If a pair of regular dice are tossed once use the expectation formula to determine the expected sum of the numbers on the upward faces of the two dice.
To find the expected sum of the numbers on the upward faces of the two dice, we need to first determine the possible outcomes and their respective probabilities.
When tossing two regular dice, each die has six possible outcomes: 1, 2, 3, 4, 5, or 6. Therefore, there are a total of 6 * 6 = 36 possible outcomes when tossing two dice.
To calculate the probability of each outcome, we can use the fact that the dice are regular, and thus, each outcome is equally likely.
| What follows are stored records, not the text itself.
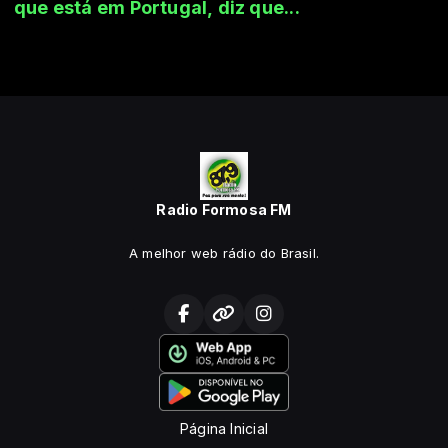
que está em Portugal, diz que...
Radio Formosa FM
A melhor web rádio do Brasil.
Página Inicial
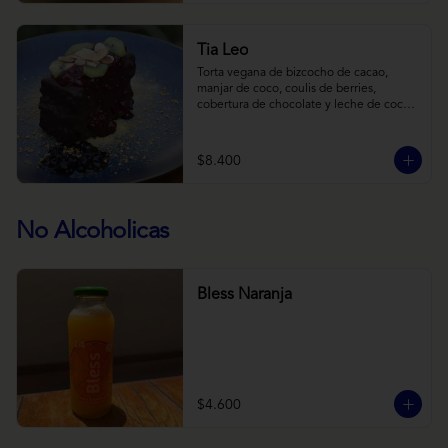
Tia Leo
Torta vegana de bizcocho de cacao, 
manjar de coco, coulis de berries, 
cobertura de chocolate y leche de coco 
con almendra, acompañado de frutas de 
estación.
$8.400
No Alcoholicas
Bless Naranja
$4.600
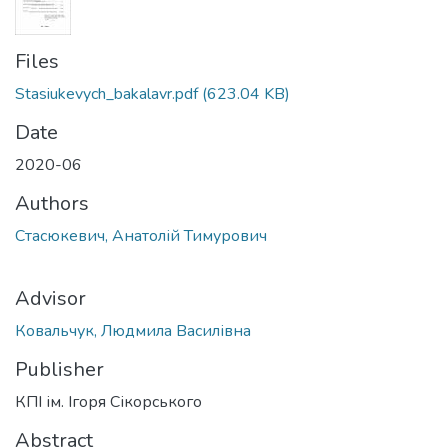
Files
Stasiukevych_bakalavr.pdf
(623.04 KB)
Date
2020-06
Authors
Стасюкевич, Анатолій Тимурович
Advisor
Ковальчук, Людмила Василівна
Publisher
КПІ ім. Ігоря Сікорського
Abstract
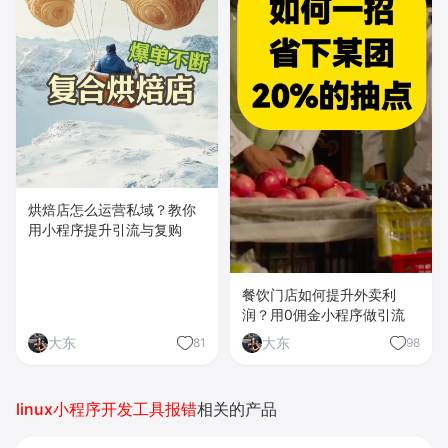
烘焙店怎么运营私域？教你
用小程序提升引流与复购
餐饮门店如何提升外卖利
润？用0佣金小程序做引流
大东
大东
81
98
linux小程序开发工具报错
相关的产品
Therefore, the probability of each outcome is 1/36.
Now, we can calculate the expected value (E) using the expectation formula:
E = Σ(x * P(x))
where x is the value or outcome and P(x) is the probability of x.
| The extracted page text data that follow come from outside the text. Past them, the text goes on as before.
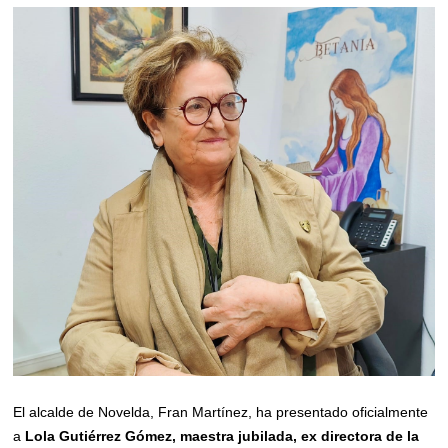
El alcalde de Novelda, Fran Martínez, ha presentado oficialmente
a
Lola Gutiérrez Gómez,
maestra
jubilada, ex directora de la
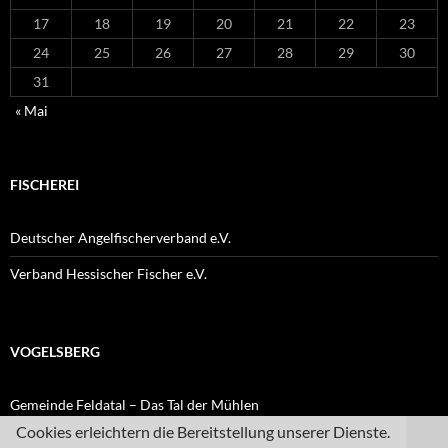
17
18
19
20
21
22
23
24
25
26
27
28
29
30
31
« Mai
FISCHEREI
Deutscher Angelfischerverband e.V.
Verband Hessischer Fischer e.V.
VOGELSBERG
Gemeinde Feldatal – Das Tal der Mühlen
Cookies erleichtern die Bereitstellung unserer Dienste.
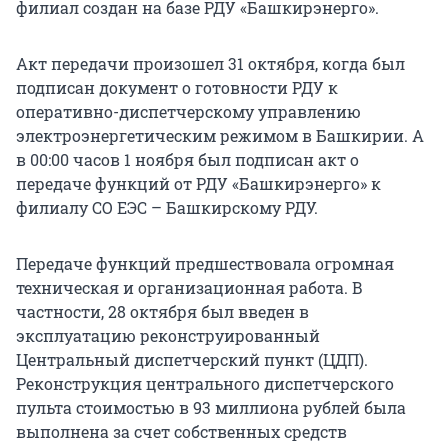
филиал создан на базе РДУ «Башкирэнерго».
Акт передачи произошел 31 октября, когда был
подписан документ о готовности РДУ к
оперативно-диспетчерскому управлению
электроэнергетическим режимом в Башкирии. А
в 00:00 часов 1 ноября был подписан акт о
передаче функций от РДУ «Башкирэнерго» к
филиалу СО ЕЭС – Башкирскому РДУ.
Передаче функций предшествовала огромная
техническая и организационная работа. В
частности, 28 октября был введен в
эксплуатацию реконструированный
Центральный диспетчерский пункт (ЦДП).
Реконструкция центрального диспетчерского
пульта стоимостью в 93 миллиона рублей была
выполнена за счет собственных средств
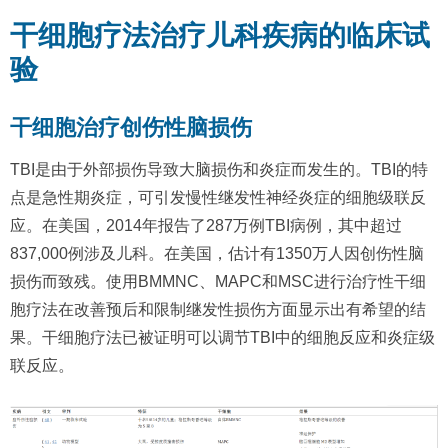
干细胞疗法治疗儿科疾病的临床试
验
干细胞治疗创伤性脑损伤
TBI是由于外部损伤导致大脑损伤和炎症而发生的。TBI的特
点是急性期炎症，可引发慢性继发性神经炎症的细胞级联反
应。在美国，2014年报告了287万例TBI病例，其中超过
837,000例涉及儿科。在美国，估计有1350万人因创伤性脑
损伤而致残。使用BMMNC、MAPC和MSC进行治疗性干细
胞疗法在改善预后和限制继发性损伤方面显示出有希望的结
果。干细胞疗法已被证明可以调节TBI中的细胞反应和炎症级
联反应。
Let's calculate the expected sum (E_sum):
E_sum = Σ(x * P(x))
E_sum = (2 * 1/36) + (3 * 2/36) + (4 * 3/36) + (5 * 4/36) + (6 * 5/36) + (7 * 6/36) + (8 * 5/36) + (9 * 4/36) + (10 * 3/36) + (11 * 2/36) + (12 * 1/36)
Simplifying the equation, we have:
E_sum = (2/36) + (6/36) + (12/36) + (20/36) + (30/36) + (42/36) + (40/36) + (36/36) + (30/36) + (22/36) + (12/36)
E_sum = 252/36
E_sum = 7
Therefore, the expected sum of the numbers on the upward faces of the two dice is 7.
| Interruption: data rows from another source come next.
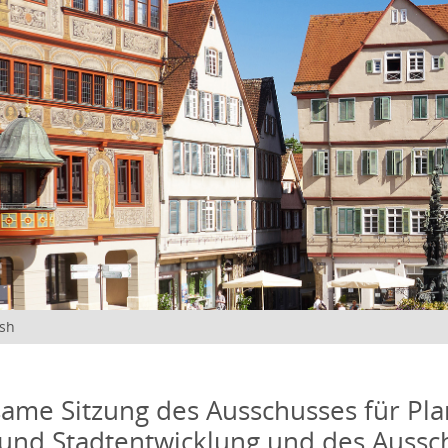
ish
me Sitzung des Ausschusses für Pla
und Stadtentwicklung und des Aussc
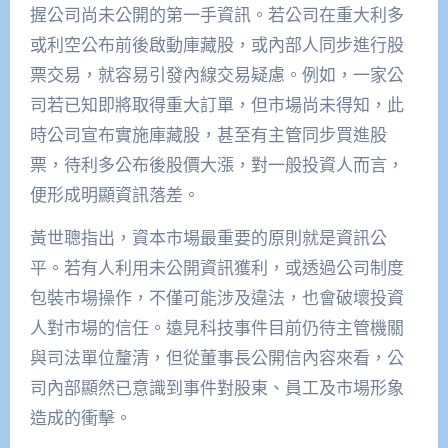
握公司尚未公開的第一手資訊。若公司在重大利多
或利空公布前後啟動庫藏股，或內部人同步進行股
票交易，就容易引發內線交易疑慮。例如，一家公
司若已知即將取得重大訂單，但市場尚未得知，此
時公司宣布實施庫藏股，甚至有主管同步買進股
票，待利多公布後股價大漲，對一般投資人而言，
便形成明顯資訊落差。
黃世聰指出，資本市場最重要的原則就是資訊公
平。若有人利用未公開資訊獲利，或透過公司制度
包裝市場操作，不僅可能涉及違法，也會破壞投資
人對市場的信任。遠見科技事件目前仍待主管機關
與司法單位釐清，但從董事長公開信內容來看，公
司內部顯然已意識到事件對股東、員工及市場形象
造成的衝擊。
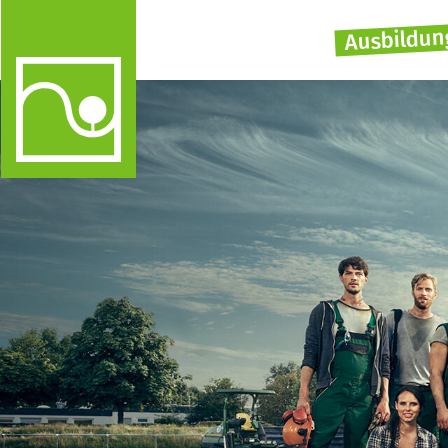
Ausbildun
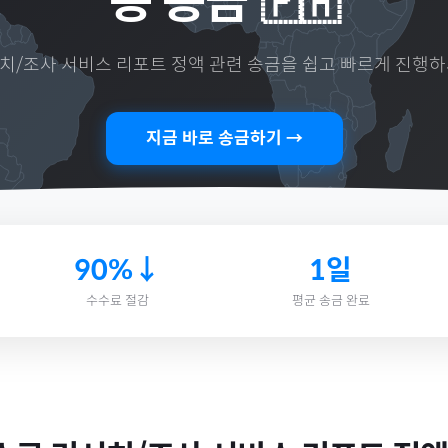
용 송금
🇵🇭
치/조사 서비스 리포트 정액
관련 송금을 쉽고 빠르게 진행하
지금 바로 송금하기 →
90%↓
1일
수수료 절감
평균 송금 완료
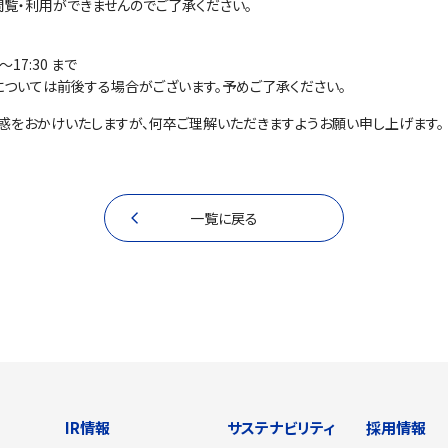
閲覧・利用ができませんのでご了承ください。
～17:30 まで
については前後する場合がございます。予めご了承ください。
迷惑をおかけいたしますが、何卒ご理解いただきますようお願い申し上げます。
一覧に戻る
IR情報
サステナビリティ
採用情報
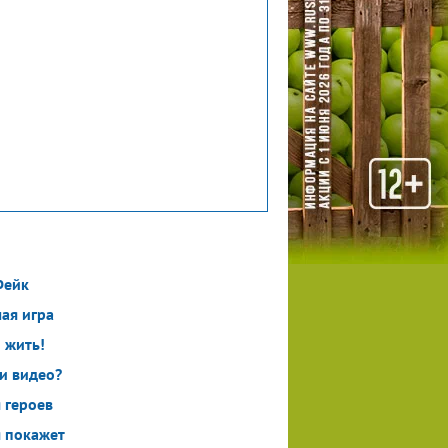
Фейк
ая игра
 жить!
и видео?
 героев
 покажет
To determine the expected sum of the numbers on the upward faces of two dice, we can use the expectation formula.
The expectation formula states that the expected value (E) of a random variable X is the sum of the products of each possible outcome (x) and their respective probabilities (P(x)).
In this case, the random variable X represents the sum of the numbers on the upward faces of two dice.
Step 1: Determine the possible outcomes and their probabilities:
When rolling a pair of dice, the numbers on their upward faces range from 1 to 6. The sum of the numbers on the two dice can range from 2 to 12.
The possible outcomes and their probabilities are as follows:
Sum of 2: Probability = 1/36 (There is only one way to roll a sum of 2: rolling a 1 on both dice.)
Sum of 3: Probability = 2/36 (There are two ways to roll a sum of 3: rolling a 1 and a 2, or rolling a 2 and a 1.)
Sum of 4: Probability = 3/36 (There are three ways to roll a sum of 4: rolling a 1 and a 3, rolling a 2 and a 2, or rolling a 3 and a 1.)
Sum of 5: Probability = 4/36 (There are four ways to roll a sum of 5: rolling a 1 and a 4, rolling a 2 and a 3, rolling a 3 and a 2, or rolling a 4 and a 1.)
Sum of 6: Probability = 5/36 (There are five ways to roll a sum of 6: rolling a 1 and a 5, rolling a 2 and a 4, rolling a 3 and a 3, rolling a 4 and a 2, or rolling a 5 and a 1.)
Sum of 7: Probability = 6/36 (There are six ways to roll a sum of 7: rolling a 1 and a 6, rolling a 2 and a 5, rolling a 3 and a 4, rolling a 4 and a 3, rolling a 5 and a 2, or rolling a 6 and a 1.)
Sum of 8: Probability = 5/36
Sum of 9: Probability = 4/36
Sum of 10: Probability = 3/36
Sum of 11: Probability = 2/36
Sum of 12: Probability = 1/36
Step 2: Calculate the expected value using the expectation formula:
E(X) = (2 * P(sum of 2)) + (3 * P(sum of 3)) + (4 * P(sum of 4)) + (5 * P(sum of 5)) + (6 * P(sum of 6)) + (7 * P(sum of 7))
+ (8 * P(sum of 8)) + (9 * P(sum of 9)) + (10 * P(sum of 10)) + (11 * P(sum of 11)) + (12 * P(sum of 12))
E(X) = (2 * 1/36) + (3 * 2/36) + (4 * 3/36) + (5 * 4/36) + (6 * 5/36) + (7 * 6/36) + (8 * 5/36) + (9 * 4/36) + (10 * 3/36) + (11 * 2/36) + (12 * 1/36)
Step 3: Simplify the equation and calculate the expected value:
E(X) = (2/36) + (6/36) + (12/36) + (20/36) + (30/36) + (42/36) + (40/36) + (36/36) + (30/36) + (22/36) + (12/36)
E(X) = 252/36
E(X) = 7
Therefore, the expected sum of the numbers on the upward faces of the two dice is 7.